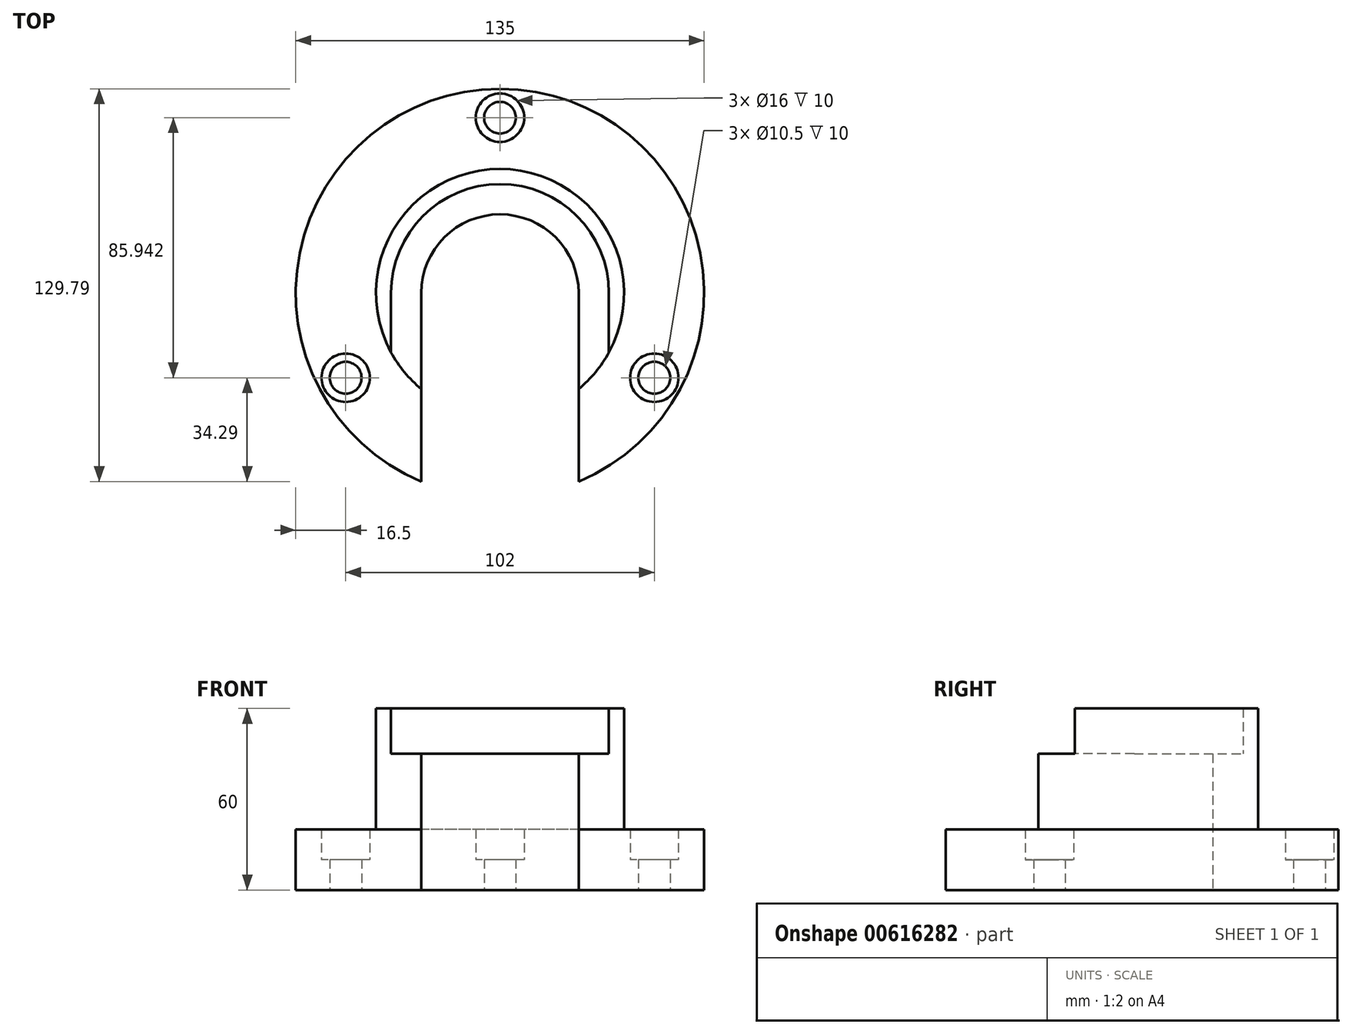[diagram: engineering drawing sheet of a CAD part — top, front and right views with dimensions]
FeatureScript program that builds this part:
annotation { "Feature Type Name" : "Feature", "Feature Type Description" : "" }
export const myFeature = defineFeature(function(context is Context, id is Id, definition is map)
    precondition{}
    {
        {
            var Q0;
            Q0=qCreatedBy(makeId("Top.planeOp"),FACE);
            var sketch = newSketch(context, id + "F0", { "sketchPlane" : qUnion([Q0])});
            skCircle(sketch, "E0", {"center": v(0, 0) * mm, "radius": 67.5 * mm});
            skCircle(sketch, "E1", {"center": v(0, 0) * mm, "radius": 26 * mm});
            skCircle(sketch, "E2", {"center": v(0, 0) * mm, "radius": 36 * mm});
            skCircle(sketch, "E3", {"center": v(0, 0) * mm, "radius": 41 * mm});
            skLineSegment(sketch, "E4", {"start": v(26, 0) * mm, "end": v(26, -62.3) * mm});
            skLineSegment(sketch, "E5", {"start": v(-26, 0) * mm, "end": v(-26, -62.3) * mm});
            skCircle(sketch, "E6", {"center": v(0, 57.94) * mm, "radius": 5.25 * mm});
            skCircle(sketch, "E7", {"center": v(51, -28) * mm, "radius": 5.25 * mm});
            skCircle(sketch, "E8", {"center": v(-51, -28) * mm, "radius": 5.25 * mm});
            skCircle(sketch, "E9", {"center": v(0, 57.94) * mm, "radius": 8 * mm});
            skCircle(sketch, "E10", {"center": v(-51, -28) * mm, "radius": 8 * mm});
            skCircle(sketch, "E11", {"center": v(51, -28) * mm, "radius": 8 * mm});
            skLineSegment(sketch, "E12", {"start": v(-36, 0) * mm, "end": v(-36, -19.62) * mm});
            skLineSegment(sketch, "E13", {"start": v(36, 0) * mm, "end": v(36, -19.62) * mm});
            skLineSegment(sketch, "E14", {"start": v(-26, -24.9) * mm, "end": v(-26, -31.7) * mm});
            skSolve(sketch);
        }
        {
            var Q0;
            Q0=makeQuery(id+"F0.imprint","IMPRINT",FACE,{"disambiguationData":[TD([[makeQuery(id+"F0.imprint","IMPRINT",EDGE,{"derivedFrom":sQuery(id+"F0.wireOp",EDGE,"E0")}),1.0]])]});
            var Q1;
            Q1=makeQuery(id+"F0.imprint","IMPRINT",FACE,{"disambiguationData":[TD([[makeQuery(id+"F0.imprint","IMPRINT",EDGE,{"derivedFrom":sQuery(id+"F0.wireOp",EDGE,"E2")}),-1.0]])]});
            var Q2;
            Q2=makeQuery(id+"F0.imprint","IMPRINT",FACE,{"disambiguationData":[TD([[makeQuery(id+"F0.imprint","IMPRINT",EDGE,{"derivedFrom":sQuery(id+"F0.wireOp",EDGE,"E1")}),-1.0]])]});
            extrude(context, id + "F1", {"entities" : qUnion([Q0, Q1, Q2]), "depth" : 60 * mm, "offsetDistance" : 25 * mm});
        }
        {
            var Q0;
            Q0=makeQuery(id+"F0.imprint","IMPRINT",FACE,{"disambiguationData":[TD([[makeQuery(id+"F0.imprint","IMPRINT",EDGE,{"derivedFrom":sQuery(id+"F0.wireOp",EDGE,"E0")}),1.0]])]});
            extrude(context, id + "F2", {"entities" : qUnion([Q0]), "operationType" : NewBodyOperationType.REMOVE, "depth" : 40 * mm, "offsetDistance" : 25 * mm});
        }
        {
            var Q0;
            {var subQ0=sQuery(id+"F0.wireOp",EDGE,"E4");var subQ1=sQuery(id+"F0.wireOp",EDGE,"E0");var subQ2=makeQuery(id+"F0.imprint","INTERSECT",VERTEX,{"derivedFrom":[subQ1,subQ0]});Q0=makeQuery(id+"F0.imprint","IMPRINT",FACE,{"disambiguationData":[TD([[makeQuery(id+"F0.imprint","IMPRINT",EDGE,{"disambiguationData":[TD([[subQ2,1.0]])],"derivedFrom":subQ1}),1.0]])]});}
            var Q1;
            {var subQ0=sQuery(id+"F0.wireOp",EDGE,"E4");var subQ1=sQuery(id+"F0.wireOp",EDGE,"E2");var subQ2=makeQuery(id+"F0.imprint","INTERSECT",VERTEX,{"derivedFrom":[subQ1,subQ0]});Q1=makeQuery(id+"F0.imprint","IMPRINT",FACE,{"disambiguationData":[TD([[makeQuery(id+"F0.imprint","IMPRINT",EDGE,{"disambiguationData":[TD([[subQ2,1.0]])],"derivedFrom":subQ1}),-1.0]])]});}
            var Q2;
            {var subQ0=sQuery(id+"F0.wireOp",EDGE,"E4");var subQ1=sQuery(id+"F0.wireOp",EDGE,"E1");var subQ2=makeQuery(id+"F0.imprint","INTERSECT",VERTEX,{"derivedFrom":[subQ1,subQ0]});Q2=makeQuery(id+"F0.imprint","IMPRINT",FACE,{"disambiguationData":[TD([[makeQuery(id+"F0.imprint","IMPRINT",EDGE,{"disambiguationData":[TD([[subQ2,1.0]])],"derivedFrom":subQ1}),-1.0]])]});}
            extrude(context, id + "F3", {"entities" : qUnion([Q0, Q1, Q2]), "operationType" : NewBodyOperationType.REMOVE, "endBound" : BoundingType.THROUGH_ALL, "depth" : 25 * mm, "offsetDistance" : 25 * mm});
        }
        {
            var Q0;
            Q0=makeQuery(id+"F0.imprint","IMPRINT",FACE,{"disambiguationData":[TD([[makeQuery(id+"F0.imprint","IMPRINT",EDGE,{"derivedFrom":sQuery(id+"F0.wireOp",EDGE,"E9")}),-1.0]])]});
            extrude(context, id + "F4", {"entities" : qUnion([Q0]), "operationType" : NewBodyOperationType.ADD, "depth" : 20 * mm, "offsetDistance" : 25 * mm});
        }
        {
            var Q0;
            Q0=makeQuery(id+"F0.imprint","IMPRINT",FACE,{"disambiguationData":[TD([[makeQuery(id+"F0.imprint","IMPRINT",EDGE,{"derivedFrom":sQuery(id+"F0.wireOp",EDGE,"E6")}),-1.0]])]});
            var Q1;
            Q1=makeQuery(id+"F0.imprint","IMPRINT",FACE,{"disambiguationData":[TD([[makeQuery(id+"F0.imprint","IMPRINT",EDGE,{"derivedFrom":sQuery(id+"F0.wireOp",EDGE,"E7")}),-1.0]])]});
            var Q2;
            Q2=makeQuery(id+"F0.imprint","IMPRINT",FACE,{"disambiguationData":[TD([[makeQuery(id+"F0.imprint","IMPRINT",EDGE,{"derivedFrom":sQuery(id+"F0.wireOp",EDGE,"E8")}),-1.0]])]});
            extrude(context, id + "F5", {"entities" : qUnion([Q0, Q1, Q2]), "operationType" : NewBodyOperationType.ADD, "depth" : 10 * mm, "offsetDistance" : 25 * mm});
        }
        {
            var Q0;
            Q0=qCreatedBy(makeId("Top.planeOp"),FACE);
            cPlane(context, id + "F6", {"entities" : qUnion([Q0]), "cplaneType" : CPlaneType.OFFSET, "offset" : 60 * mm, "width" : 150 * mm, "height" : 150 * mm});
        }
        {
            var Q0;
            Q0=qCreatedBy(id+"F6.planeOp",FACE);
            var sketch = newSketch(context, id + "F7", { "sketchPlane" : qUnion([Q0])});
            skCircle(sketch, "E15", {"center": v(0, 0) * mm, "radius": 36 * mm});
            skSolve(sketch);
        }
        {
            var Q0;
            {var subQ0=sQuery(id+"F7.wireOp",EDGE,"E15");var subQ1=makeQuery(id+"F7.imprint","IMPRINT",VERTEX,{"disambiguationData":[OD(0.0)],"derivedFrom":subQ0});Q0=makeQuery(id+"F7.imprint","IMPRINT",FACE,{"disambiguationData":[TD([[makeQuery(id+"F7.imprint","IMPRINT",EDGE,{"disambiguationData":[TD([[subQ1,1.0]])],"derivedFrom":subQ0}),1.0]])]});}
            extrude(context, id + "F8", {"entities" : qUnion([Q0]), "operationType" : NewBodyOperationType.REMOVE, "oppositeDirection" : true, "depth" : 15 * mm, "offsetDistance" : 25 * mm});
        }
        {
            var Q0;
            {var subQ5=sQuery(id+"F0.wireOp",EDGE,"E1");var subQ7=sQuery(id+"F0.wireOp",EDGE,"E4");var subQ9=makeQuery(id+"F0.imprint","INTERSECT",VERTEX,{"derivedFrom":[subQ5,subQ7]});Q0=makeQuery(id+"F0.imprint","IMPRINT",FACE,{"disambiguationData":[TD([[makeQuery(id+"F0.imprint","IMPRINT",EDGE,{"disambiguationData":[TD([[subQ9,-1.0]])],"derivedFrom":subQ5}),-1.0]])]});}
            extrude(context, id + "F9", {"entities" : qUnion([Q0]), "operationType" : NewBodyOperationType.ADD, "depth" : 45 * mm, "offsetDistance" : 25 * mm});
        }
        {
            var Q0;
            Q0=makeQuery(id+"F1.opExtrude","CAP_FACE",FACE,{"disambiguationData":[OSD([sQuery(id+"F0.wireOp",EDGE,"E0"),sQuery(id+"F0.wireOp",EDGE,"E1"),sQuery(id+"F0.wireOp",EDGE,"E2"),sQuery(id+"F0.wireOp",EDGE,"E3"),sQuery(id+"F0.wireOp",EDGE,"E4"),sQuery(id+"F0.wireOp",EDGE,"E5")])],"isStart":false});
            var sketch = newSketch(context, id + "F10", { "sketchPlane" : qUnion([Q0])});
            skLineSegment(sketch, "E16", {"start": v(-36, 0) * mm, "end": v(-36, -19.62) * mm});
            skLineSegment(sketch, "E17", {"start": v(-26, -24.9) * mm, "end": v(-26, -31.7) * mm});
            skLineSegment(sketch, "E18", {"start": v(36, 0) * mm, "end": v(36, -19.62) * mm});
            skLineSegment(sketch, "E19", {"start": v(26, -24.9) * mm, "end": v(26, -31.7) * mm});
            skArc(sketch, "E20", {"start": v(-36, 0) * mm, "mid": v(-33.4, -13.42) * mm, "end": v(-26, -24.9) * mm});
            skSolve(sketch);
        }
        {
            var Q0;
            {var subQ0=sQuery(id+"F10.wireOp",EDGE,"E16");Q0=makeQuery(id+"F10.imprint","IMPRINT",FACE,{"disambiguationData":[TD([[makeQuery(id+"F10.imprint","IMPRINT",EDGE,{"derivedFrom":subQ0}),1.0]])]});}
            var Q1;
            {var subQ0=sQuery(id+"F10.wireOp",EDGE,"E18");Q1=makeQuery(id+"F10.imprint","IMPRINT",FACE,{"disambiguationData":[TD([[makeQuery(id+"F10.imprint","IMPRINT",EDGE,{"derivedFrom":subQ0}),-1.0]])]});}
            extrude(context, id + "F11", {"entities" : qUnion([Q0, Q1]), "operationType" : NewBodyOperationType.REMOVE, "oppositeDirection" : true, "depth" : 15 * mm, "offsetDistance" : 25 * mm});
        }
    });
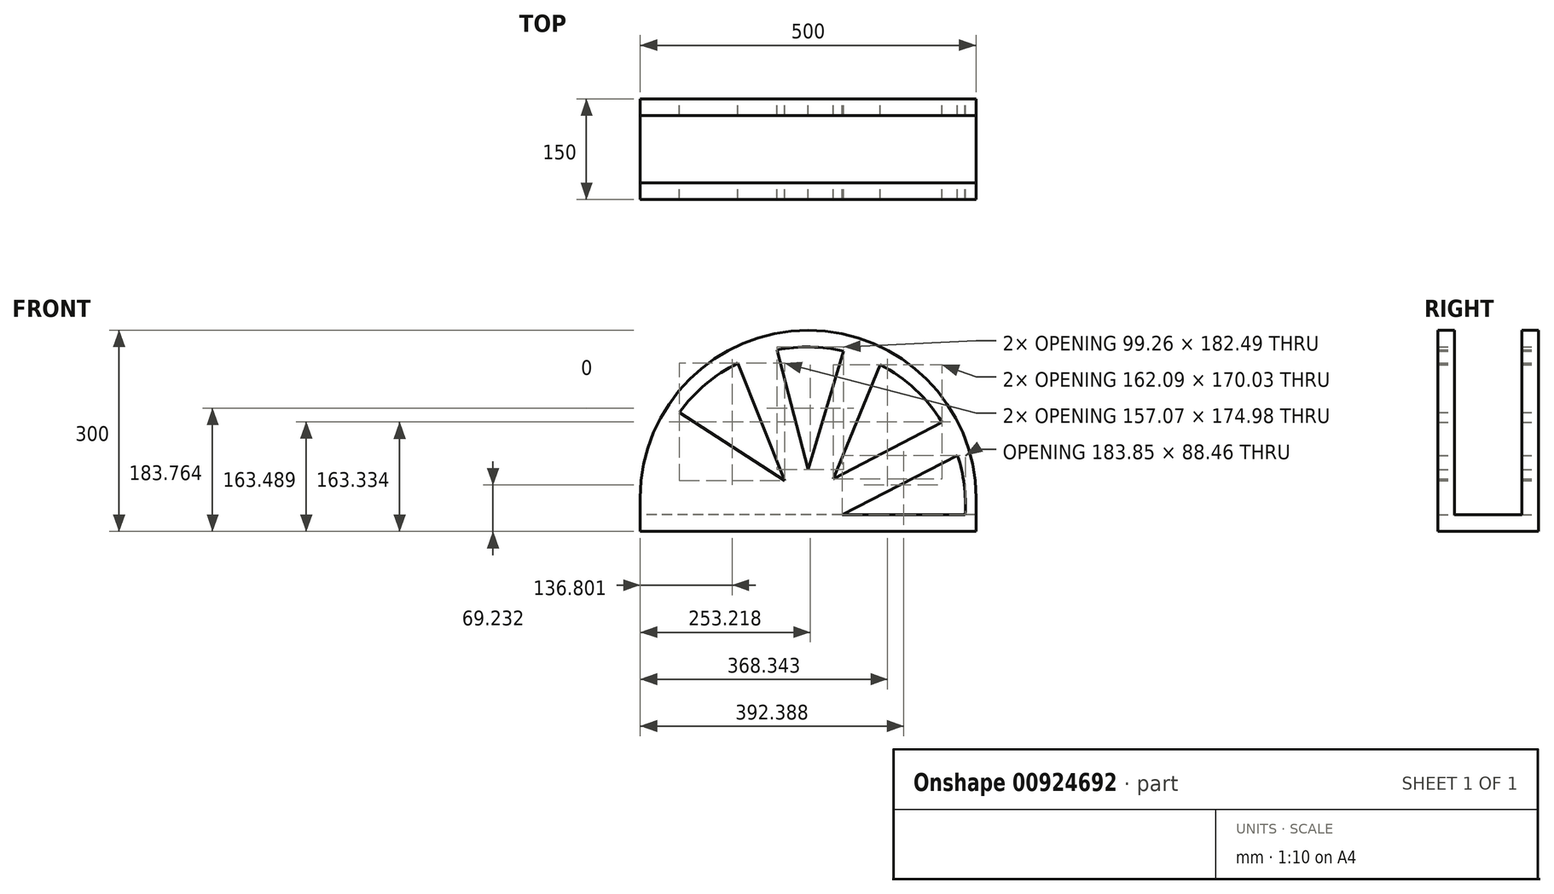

────────────────────────────────────────

_WHAT YOU ARE ASKED TO DO_
Extract every line in the entries above that contains the string "sketchPlane".

_REPLY_
            var sketch = newSketch(context, id + "F0", { "sketchPlane" : qUnion([Q0])});
            var sketch = newSketch(context, id + "F7", { "sketchPlane" : qUnion([Q0])});
            var sketch = newSketch(context, id + "F10", { "sketchPlane" : qUnion([Q0])});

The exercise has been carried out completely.